# Stupid question, will goats eat potato plants?



## tinknal (May 21, 2004)

I know potato plants are poisonous to many species but know nothing of goats. Will they avoid the plants? 

It occurred to me that if I planted potatoes in the pasture ( and assuming they won't eat them) that goats would keep the weeds down. Any thoughts?


----------



## FunnyRiverFarm (May 25, 2010)

My goats have never tried to eat them. I wouldn't rely on them to clear weeds for you though. Goats have a tendency to take a nibble off the top weeds and leave the rest intact...I am afraid they would not be very effective in keeping your potato patch in order.


----------



## Our Little Farm (Apr 26, 2010)

I wonder if sheep would eat potato plants. I've never tried growing them out of a fenced garden. Interesting thread. 

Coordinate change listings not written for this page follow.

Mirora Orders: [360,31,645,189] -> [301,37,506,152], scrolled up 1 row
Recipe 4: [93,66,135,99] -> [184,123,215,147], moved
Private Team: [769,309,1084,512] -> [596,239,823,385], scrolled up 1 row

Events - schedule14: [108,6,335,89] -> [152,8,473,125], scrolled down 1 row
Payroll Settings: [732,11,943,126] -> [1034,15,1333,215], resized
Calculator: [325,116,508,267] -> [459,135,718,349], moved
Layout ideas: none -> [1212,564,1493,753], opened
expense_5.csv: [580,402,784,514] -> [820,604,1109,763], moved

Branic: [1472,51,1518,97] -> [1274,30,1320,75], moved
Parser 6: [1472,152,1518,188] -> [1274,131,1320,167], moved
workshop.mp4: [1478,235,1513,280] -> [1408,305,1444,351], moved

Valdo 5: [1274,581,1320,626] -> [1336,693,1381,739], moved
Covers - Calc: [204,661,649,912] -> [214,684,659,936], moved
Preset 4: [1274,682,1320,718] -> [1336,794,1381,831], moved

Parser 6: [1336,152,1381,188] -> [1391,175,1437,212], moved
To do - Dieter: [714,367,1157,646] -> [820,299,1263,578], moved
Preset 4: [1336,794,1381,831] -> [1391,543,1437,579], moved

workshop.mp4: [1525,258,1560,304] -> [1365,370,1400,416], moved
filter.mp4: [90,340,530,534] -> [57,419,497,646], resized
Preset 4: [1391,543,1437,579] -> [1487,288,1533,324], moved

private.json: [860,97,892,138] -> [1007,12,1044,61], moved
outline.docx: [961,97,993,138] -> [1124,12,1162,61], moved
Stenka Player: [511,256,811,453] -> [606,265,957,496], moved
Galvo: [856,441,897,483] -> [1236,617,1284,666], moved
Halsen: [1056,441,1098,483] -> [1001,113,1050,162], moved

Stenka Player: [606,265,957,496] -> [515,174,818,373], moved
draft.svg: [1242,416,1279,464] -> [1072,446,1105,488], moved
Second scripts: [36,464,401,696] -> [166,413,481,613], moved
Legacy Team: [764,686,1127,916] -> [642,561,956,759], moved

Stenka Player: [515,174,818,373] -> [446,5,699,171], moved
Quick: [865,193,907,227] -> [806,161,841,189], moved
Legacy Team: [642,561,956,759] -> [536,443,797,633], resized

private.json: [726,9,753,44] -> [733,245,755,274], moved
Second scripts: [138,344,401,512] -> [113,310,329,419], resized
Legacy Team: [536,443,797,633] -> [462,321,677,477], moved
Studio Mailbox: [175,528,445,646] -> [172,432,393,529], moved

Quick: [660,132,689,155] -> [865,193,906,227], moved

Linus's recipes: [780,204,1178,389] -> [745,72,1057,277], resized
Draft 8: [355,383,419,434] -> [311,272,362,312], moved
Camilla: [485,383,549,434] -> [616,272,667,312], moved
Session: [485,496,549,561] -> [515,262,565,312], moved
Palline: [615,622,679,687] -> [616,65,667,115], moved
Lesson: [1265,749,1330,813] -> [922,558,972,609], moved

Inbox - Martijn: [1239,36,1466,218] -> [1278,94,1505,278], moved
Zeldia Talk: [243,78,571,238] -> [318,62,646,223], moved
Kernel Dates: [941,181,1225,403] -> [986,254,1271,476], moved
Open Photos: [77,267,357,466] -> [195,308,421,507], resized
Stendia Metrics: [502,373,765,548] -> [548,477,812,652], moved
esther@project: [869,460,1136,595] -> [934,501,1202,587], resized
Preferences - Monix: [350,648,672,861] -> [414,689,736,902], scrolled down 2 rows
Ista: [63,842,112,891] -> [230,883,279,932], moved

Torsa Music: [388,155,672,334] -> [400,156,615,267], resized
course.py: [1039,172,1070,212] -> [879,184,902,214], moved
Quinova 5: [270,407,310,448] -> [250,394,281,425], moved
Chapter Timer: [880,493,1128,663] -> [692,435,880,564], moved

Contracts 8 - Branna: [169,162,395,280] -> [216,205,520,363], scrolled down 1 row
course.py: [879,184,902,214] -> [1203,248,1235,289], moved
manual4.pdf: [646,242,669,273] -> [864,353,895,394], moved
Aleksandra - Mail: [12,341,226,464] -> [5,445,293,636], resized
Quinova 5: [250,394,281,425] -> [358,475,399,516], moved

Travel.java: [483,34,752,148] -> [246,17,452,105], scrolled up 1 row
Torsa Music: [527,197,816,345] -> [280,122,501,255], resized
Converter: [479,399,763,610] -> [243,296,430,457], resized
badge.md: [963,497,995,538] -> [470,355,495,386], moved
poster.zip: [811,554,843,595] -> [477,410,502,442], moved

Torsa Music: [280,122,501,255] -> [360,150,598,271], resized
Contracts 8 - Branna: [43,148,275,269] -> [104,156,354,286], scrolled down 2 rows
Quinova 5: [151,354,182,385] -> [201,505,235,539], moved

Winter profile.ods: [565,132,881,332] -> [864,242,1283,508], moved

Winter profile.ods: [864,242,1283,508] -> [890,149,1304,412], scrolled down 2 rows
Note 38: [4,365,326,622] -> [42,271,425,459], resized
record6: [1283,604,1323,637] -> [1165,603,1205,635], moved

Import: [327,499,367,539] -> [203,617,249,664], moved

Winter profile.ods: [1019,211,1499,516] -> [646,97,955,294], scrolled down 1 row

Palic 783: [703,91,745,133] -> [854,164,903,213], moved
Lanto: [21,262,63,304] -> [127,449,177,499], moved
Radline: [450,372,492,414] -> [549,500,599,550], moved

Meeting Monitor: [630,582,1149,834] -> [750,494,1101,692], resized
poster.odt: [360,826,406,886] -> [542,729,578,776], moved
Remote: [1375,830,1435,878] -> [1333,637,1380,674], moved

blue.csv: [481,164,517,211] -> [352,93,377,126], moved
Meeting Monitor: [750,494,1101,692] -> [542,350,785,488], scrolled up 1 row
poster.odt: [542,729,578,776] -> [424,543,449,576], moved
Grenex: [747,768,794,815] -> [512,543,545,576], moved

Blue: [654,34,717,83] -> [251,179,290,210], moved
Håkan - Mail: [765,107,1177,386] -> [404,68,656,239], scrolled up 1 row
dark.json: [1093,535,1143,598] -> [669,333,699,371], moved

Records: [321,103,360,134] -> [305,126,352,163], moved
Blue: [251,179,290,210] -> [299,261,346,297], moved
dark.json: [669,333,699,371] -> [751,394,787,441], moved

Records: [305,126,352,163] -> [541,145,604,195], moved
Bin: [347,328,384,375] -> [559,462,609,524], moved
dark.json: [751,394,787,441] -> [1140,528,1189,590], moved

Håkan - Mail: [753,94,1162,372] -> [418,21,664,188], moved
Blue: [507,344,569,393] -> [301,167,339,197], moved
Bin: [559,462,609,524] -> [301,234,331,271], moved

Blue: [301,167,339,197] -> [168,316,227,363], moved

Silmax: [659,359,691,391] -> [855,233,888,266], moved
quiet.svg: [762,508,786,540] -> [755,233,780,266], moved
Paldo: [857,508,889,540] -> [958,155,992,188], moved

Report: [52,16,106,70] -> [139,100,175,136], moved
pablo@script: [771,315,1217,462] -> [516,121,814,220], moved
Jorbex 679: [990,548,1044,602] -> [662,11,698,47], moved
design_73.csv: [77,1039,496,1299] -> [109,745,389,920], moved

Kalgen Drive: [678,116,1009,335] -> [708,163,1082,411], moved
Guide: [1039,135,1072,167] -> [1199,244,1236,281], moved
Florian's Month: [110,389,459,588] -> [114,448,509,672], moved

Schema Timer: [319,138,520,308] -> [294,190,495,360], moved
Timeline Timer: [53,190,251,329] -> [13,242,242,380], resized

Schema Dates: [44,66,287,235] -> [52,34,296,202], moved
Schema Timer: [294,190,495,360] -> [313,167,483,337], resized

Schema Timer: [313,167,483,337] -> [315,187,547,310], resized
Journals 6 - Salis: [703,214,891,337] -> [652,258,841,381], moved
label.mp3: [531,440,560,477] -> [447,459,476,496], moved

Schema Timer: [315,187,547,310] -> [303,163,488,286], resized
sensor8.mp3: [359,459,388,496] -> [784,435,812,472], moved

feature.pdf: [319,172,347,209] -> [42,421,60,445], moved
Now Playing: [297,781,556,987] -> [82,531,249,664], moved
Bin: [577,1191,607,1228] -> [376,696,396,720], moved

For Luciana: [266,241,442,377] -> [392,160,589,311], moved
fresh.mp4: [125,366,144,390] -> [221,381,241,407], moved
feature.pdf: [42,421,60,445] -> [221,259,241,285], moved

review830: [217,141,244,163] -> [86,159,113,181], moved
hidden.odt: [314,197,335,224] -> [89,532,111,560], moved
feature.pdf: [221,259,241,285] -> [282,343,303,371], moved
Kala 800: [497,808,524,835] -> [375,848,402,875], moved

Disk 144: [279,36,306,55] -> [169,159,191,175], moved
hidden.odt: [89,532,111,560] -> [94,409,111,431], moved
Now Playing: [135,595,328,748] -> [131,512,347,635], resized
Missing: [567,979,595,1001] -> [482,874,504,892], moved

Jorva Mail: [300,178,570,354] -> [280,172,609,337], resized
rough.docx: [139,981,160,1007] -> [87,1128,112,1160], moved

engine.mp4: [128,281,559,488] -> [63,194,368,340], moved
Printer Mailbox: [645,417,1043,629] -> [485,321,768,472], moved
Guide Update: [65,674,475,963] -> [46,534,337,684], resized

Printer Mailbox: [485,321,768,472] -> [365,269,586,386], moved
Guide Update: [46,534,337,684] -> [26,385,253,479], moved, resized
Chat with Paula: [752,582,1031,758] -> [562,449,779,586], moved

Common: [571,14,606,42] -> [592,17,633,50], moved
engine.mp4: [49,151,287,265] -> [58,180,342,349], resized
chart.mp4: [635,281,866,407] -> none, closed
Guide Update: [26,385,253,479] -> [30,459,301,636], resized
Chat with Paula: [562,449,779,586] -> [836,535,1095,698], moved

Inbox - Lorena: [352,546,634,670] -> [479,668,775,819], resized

I would be concerned that they could be poisonous to goats and sheep though.....


----------



## floodthelast (Apr 13, 2011)

I know that potato plants are part of the nightshade family which is poisonous to goats. I'd do more research on that if I were you.


----------



## suzyhomemaker09 (Sep 24, 2004)

We tried the growing of potatoes in a big trash can one year...had em lined against a fence in our back yard. Round about teh time they were georgeous and tal setting blossoms the goats decided to take notice of them. Needless to say we got no potatoes form those plants...goaties ate them right down. Mine have eaten all sorts of odd things that are supposed to be poisonous and have had no ill effects...but I'd not rely on what has happened with mine as to how to treat yours.


----------